Must be full size (88 keys, weighted, pedals, and IN TUNE) with bench.
MUST HAVE 88 keys and 7 octaves. The keys should also be the same size as a real piano. These two points are really important for learning the correct finger spacing and scale of the instrument. It means that the student will be able to adjust to other pianos and keyboards that they might need to play elsewhere in the future.
2. Choose a keyboard with weighted keys. This means that you need to press them down but they spring back up like a real piano. Cheaper keyboards don’t usually have this feature. Learning to play on weighted keys builds finger strength and technique and means you can always adjust easily to a real piano.

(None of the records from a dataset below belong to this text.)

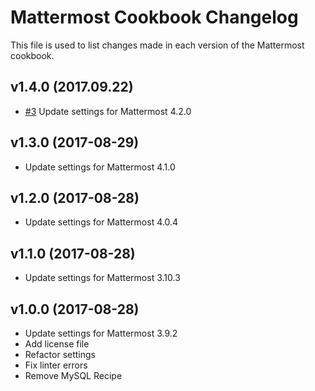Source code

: # Mattermost Cookbook Changelog

This file is used to list changes made in each version of the Mattermost cookbook.

## v1.4.0 (2017.09.22)

- [#3](https://github.com/ist-dsi/mattermost-cookbook/issues/3) Update settings for Mattermost 4.2.0

## v1.3.0 (2017-08-29)

- Update settings for Mattermost 4.1.0

## v1.2.0 (2017-08-28)

- Update settings for Mattermost 4.0.4

## v1.1.0 (2017-08-28)

- Update settings for Mattermost 3.10.3

## v1.0.0 (2017-08-28)

- Update settings for Mattermost 3.9.2
- Add license file
- Refactor settings
- Fix linter errors
- Remove MySQL Recipe
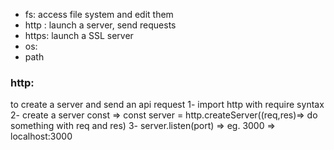 - fs:       access file system and edit them
- http :    launch a server, send requests
- https:    launch a SSL server
- os:       
- path




### http:
to create a server and send an api request 
1- import http with require syntax
2- create a server const  => const server = http.createServer((req,res)=> do something with req and res)
3- server.listen(port) => eg. 3000 => localhost:3000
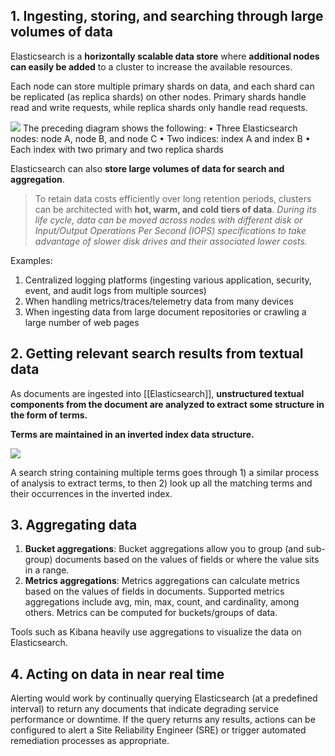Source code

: ## 1. Ingesting, storing, and searching through large volumes of data

Elasticsearch is a **horizontally scalable data store** where **additional nodes can easily be added** to a cluster to increase the available resources.

Each node can store multiple primary shards on data, and each shard can be replicated (as replica shards) on other nodes. Primary shards handle read and write requests, while replica shards only handle read requests.

![](Pasted%20image%2020241225161921.png)
The preceding diagram shows the following: 
• Three Elasticsearch nodes: node A, node B, and node C 
• Two indices: index A and index B 
• Each index with two primary and two replica shards

Elasticsearch can also **store large volumes of data for search and aggregation**. 

> To retain data costs efficiently over long retention periods, clusters can be architected with **hot, warm, and cold tiers of data**. 
> *During its life cycle, data can be moved across nodes with different disk or Input/Output Operations Per Second (IOPS) specifications to take advantage of slower disk drives and their associated lower costs.*

Examples:
1. Centralized logging platforms (ingesting various application, security, event, and audit logs from multiple sources) 
2. When handling metrics/traces/telemetry data from many devices 
3. When ingesting data from large document repositories or crawling a large number of web pages

## 2. Getting relevant search results from textual data

As documents are ingested into [[Elasticsearch]], **unstructured textual components from the document are analyzed to extract some structure in the form of terms.**

**Terms are maintained in an inverted index data structure.**

![](Pasted%20image%2020241225162323.png)

A search string containing multiple terms goes through 1) a similar process of analysis to extract terms, to then 2) look up all the matching terms and their occurrences in the inverted index.

## 3. Aggregating data

1. **Bucket aggregations**: Bucket aggregations allow you to group (and sub-group) documents based on the values of fields or where the value sits in a range. 
2. **Metrics aggregations**: Metrics aggregations can calculate metrics based on the values of fields in documents. Supported metrics aggregations include avg, min, max, count, and cardinality, among others. Metrics can be computed for buckets/groups of data.

Tools such as Kibana heavily use aggregations to visualize the data on Elasticsearch.

## 4. Acting on data in near real time

Alerting would work by continually querying Elasticsearch (at a predefined interval) to return any documents that indicate degrading service performance or downtime. If the query returns any results, actions can be configured to alert a Site Reliability Engineer (SRE) or trigger automated remediation processes as appropriate.



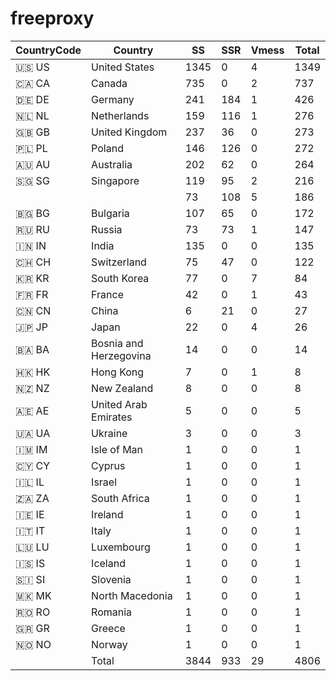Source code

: # freeproxy

|CountryCode|Country|SS|SSR|Vmess|Total|
|  ----  | ----  |  ----  | ----  |  ----  | ----  |
|🇺🇸 US|United States|1345|0|4|1349|
|🇨🇦 CA|Canada|735|0|2|737|
|🇩🇪 DE|Germany|241|184|1|426|
|🇳🇱 NL|Netherlands|159|116|1|276|
|🇬🇧 GB|United Kingdom|237|36|0|273|
|🇵🇱 PL|Poland|146|126|0|272|
|🇦🇺 AU|Australia|202|62|0|264|
|🇸🇬 SG|Singapore|119|95|2|216|
| ||73|108|5|186|
|🇧🇬 BG|Bulgaria|107|65|0|172|
|🇷🇺 RU|Russia|73|73|1|147|
|🇮🇳 IN|India|135|0|0|135|
|🇨🇭 CH|Switzerland|75|47|0|122|
|🇰🇷 KR|South Korea|77|0|7|84|
|🇫🇷 FR|France|42|0|1|43|
|🇨🇳 CN|China|6|21|0|27|
|🇯🇵 JP|Japan|22|0|4|26|
|🇧🇦 BA|Bosnia and Herzegovina|14|0|0|14|
|🇭🇰 HK|Hong Kong|7|0|1|8|
|🇳🇿 NZ|New Zealand|8|0|0|8|
|🇦🇪 AE|United Arab Emirates|5|0|0|5|
|🇺🇦 UA|Ukraine|3|0|0|3|
|🇮🇲 IM|Isle of Man|1|0|0|1|
|🇨🇾 CY|Cyprus|1|0|0|1|
|🇮🇱 IL|Israel|1|0|0|1|
|🇿🇦 ZA|South Africa|1|0|0|1|
|🇮🇪 IE|Ireland|1|0|0|1|
|🇮🇹 IT|Italy|1|0|0|1|
|🇱🇺 LU|Luxembourg|1|0|0|1|
|🇮🇸 IS|Iceland|1|0|0|1|
|🇸🇮 SI|Slovenia|1|0|0|1|
|🇲🇰 MK|North Macedonia|1|0|0|1|
|🇷🇴 RO|Romania|1|0|0|1|
|🇬🇷 GR|Greece|1|0|0|1|
|🇳🇴 NO|Norway|1|0|0|1|
||Total|3844|933|29|4806|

You WILL develop tendonitis over time without this crucial feature.
3. Touch sensitive keys means that they respond in volume according to how hard or softly you play them. This facility is usually only available on higher end keyboards. While it’s very convenient it’s quite different from an acoustic piano, which might cause problems later on. So this is something to watch out for. The keys should response to the touch and have sensitivity to volume and duration.
4. Make sure your keyboard comes with an adjustable stand, music stand, and sustain pedal. You might need to purchase these separately. You can then use any chair or stool that fits comfortably for the pupil’s hands to be at the same level as the keyboard, but an adjustable bench is strongly suggested.